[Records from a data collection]
************
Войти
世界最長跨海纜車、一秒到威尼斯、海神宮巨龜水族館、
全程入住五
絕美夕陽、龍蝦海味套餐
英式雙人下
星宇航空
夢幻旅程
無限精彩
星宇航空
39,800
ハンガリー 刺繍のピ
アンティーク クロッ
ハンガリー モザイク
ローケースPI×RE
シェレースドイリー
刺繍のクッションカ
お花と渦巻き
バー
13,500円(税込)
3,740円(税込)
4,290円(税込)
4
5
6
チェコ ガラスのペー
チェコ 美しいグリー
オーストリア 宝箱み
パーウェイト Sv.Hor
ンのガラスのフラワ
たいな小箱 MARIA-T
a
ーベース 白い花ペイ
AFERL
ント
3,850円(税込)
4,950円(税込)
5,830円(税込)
************
• **Exercise objective**
Return the full data above, line for line.

• **Solution below**
Войти
世界最長跨海纜車、一秒到威尼斯、海神宮巨龜水族館、
全程入住五
絕美夕陽、龍蝦海味套餐
英式雙人下
星宇航空
夢幻旅程
無限精彩
星宇航空
39,800
ハンガリー 刺繍のピ
アンティーク クロッ
ハンガリー モザイク
ローケースPI×RE
シェレースドイリー
刺繍のクッションカ
お花と渦巻き
バー
13,500円(税込)
3,740円(税込)
4,290円(税込)
4
5
6
チェコ ガラスのペー
チェコ 美しいグリー
オーストリア 宝箱み
パーウェイト Sv.Hor
ンのガラスのフラワ
たいな小箱 MARIA-T
a
ーベース 白い花ペイ
AFERL
ント
3,850円(税込)
4,950円(税込)
5,830円(税込)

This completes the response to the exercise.